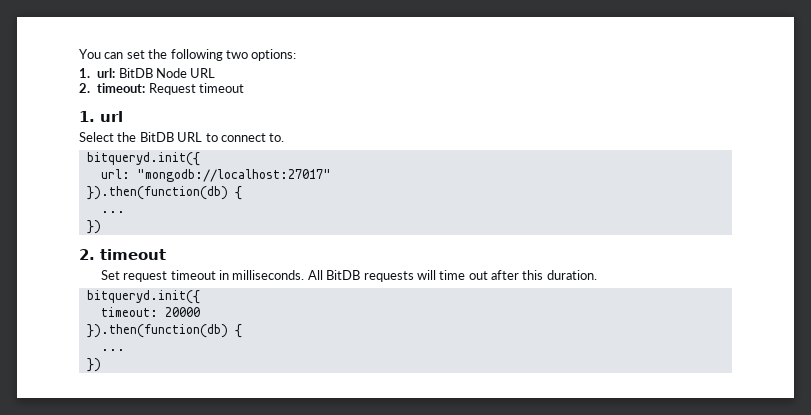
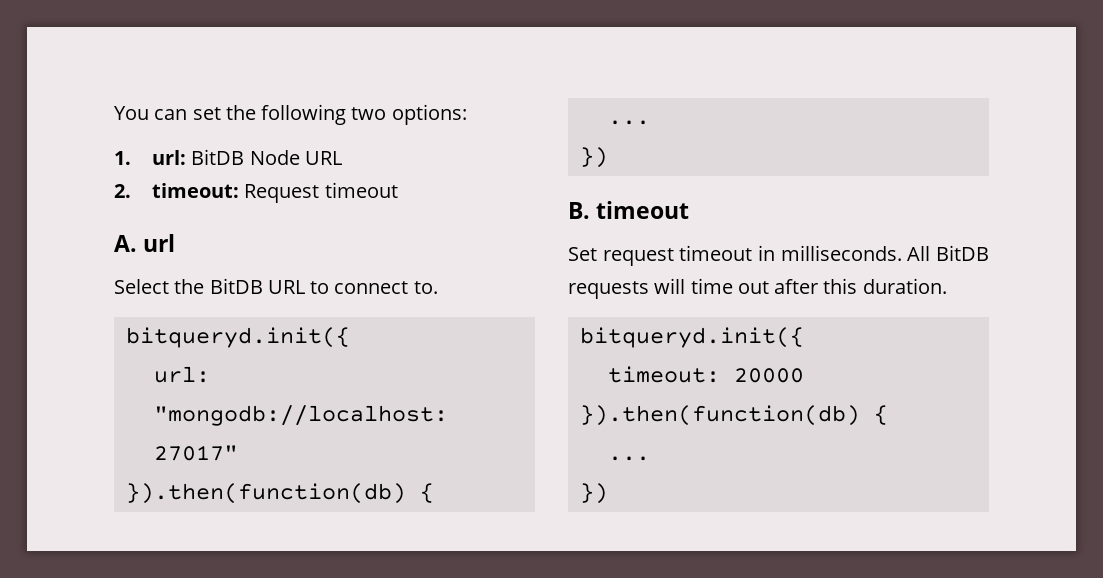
[79,111,95,122] 1. -> [114,235,137,252] A.
[79,249,95,260] 2. -> [568,202,590,219] B.

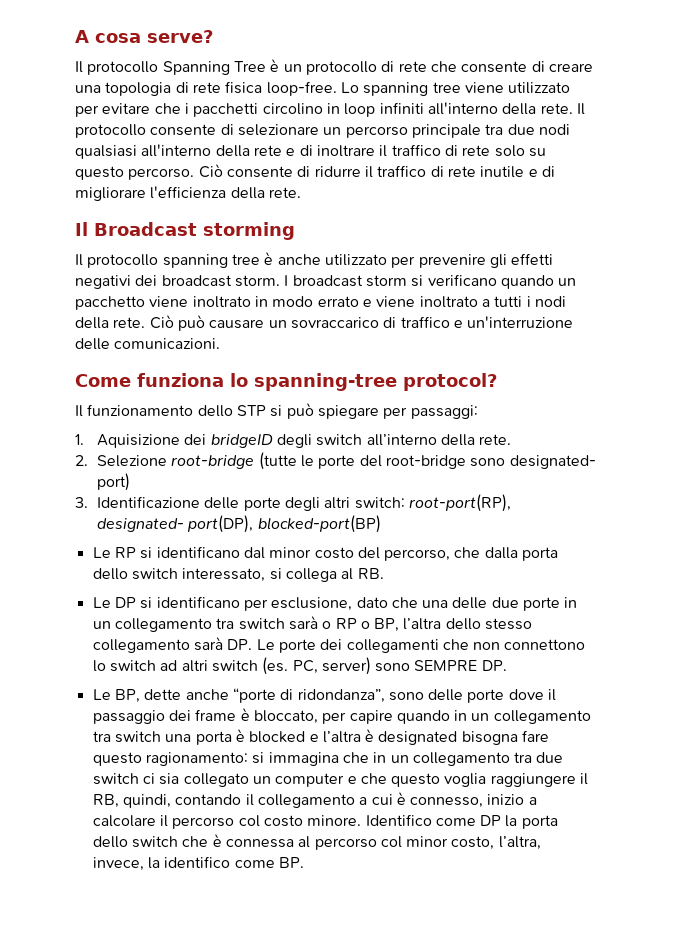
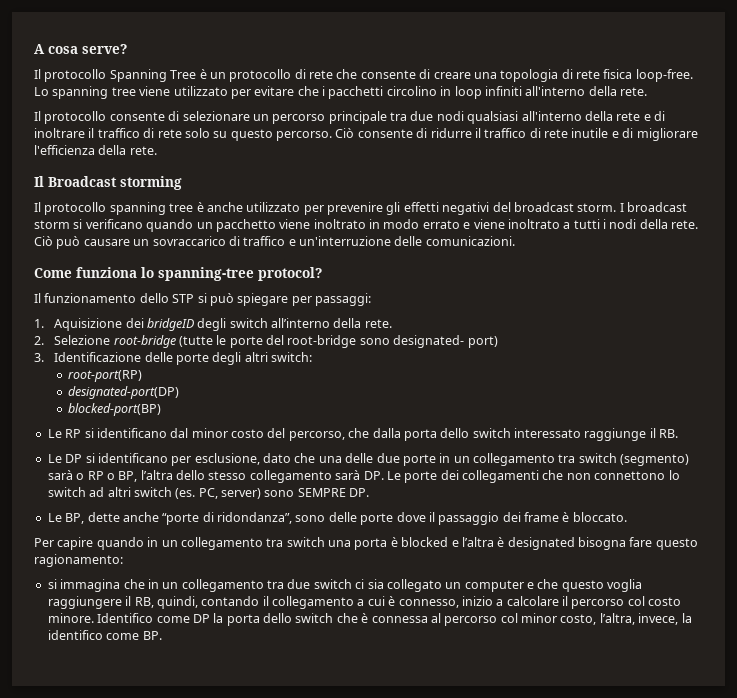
(573, 108) none -> (647, 91) //
[135,275,158,286] dei -> [492,202,511,212] del
[408,494,511,512] [97,515,254,533] root-port(RP), designated- port(DP), -> [67,370,142,382] [67,386,179,399] // root-port(RP) // designated-port(DP) //
[182,568,354,582] interessato, si collega al -> [514,428,656,441] interessato raggiunge il
(285, 624) none -> [620,454,690,466] (segmento)
[253,710,347,724] bloccato, per -> [572,512,627,522] [34,538,54,547] bloccato. // Per
(248, 759) none -> (123, 560) //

::::

§ TASK DESCRIPTION
Take every entry above and transcribe it exactly, with no pictures in the copy.

§ ANSWER AREA
[79,111,95,122] 1. -> [114,235,137,252] A.
[79,249,95,260] 2. -> [568,202,590,219] B.

(573, 108) none -> (647, 91) //
[135,275,158,286] dei -> [492,202,511,212] del
[408,494,511,512] [97,515,254,533] root-port(RP), designated- port(DP), -> [67,370,142,382] [67,386,179,399] // root-port(RP) // designated-port(DP) //
[182,568,354,582] interessato, si collega al -> [514,428,656,441] interessato raggiunge il
(285, 624) none -> [620,454,690,466] (segmento)
[253,710,347,724] bloccato, per -> [572,512,627,522] [34,538,54,547] bloccato. // Per
(248, 759) none -> (123, 560) //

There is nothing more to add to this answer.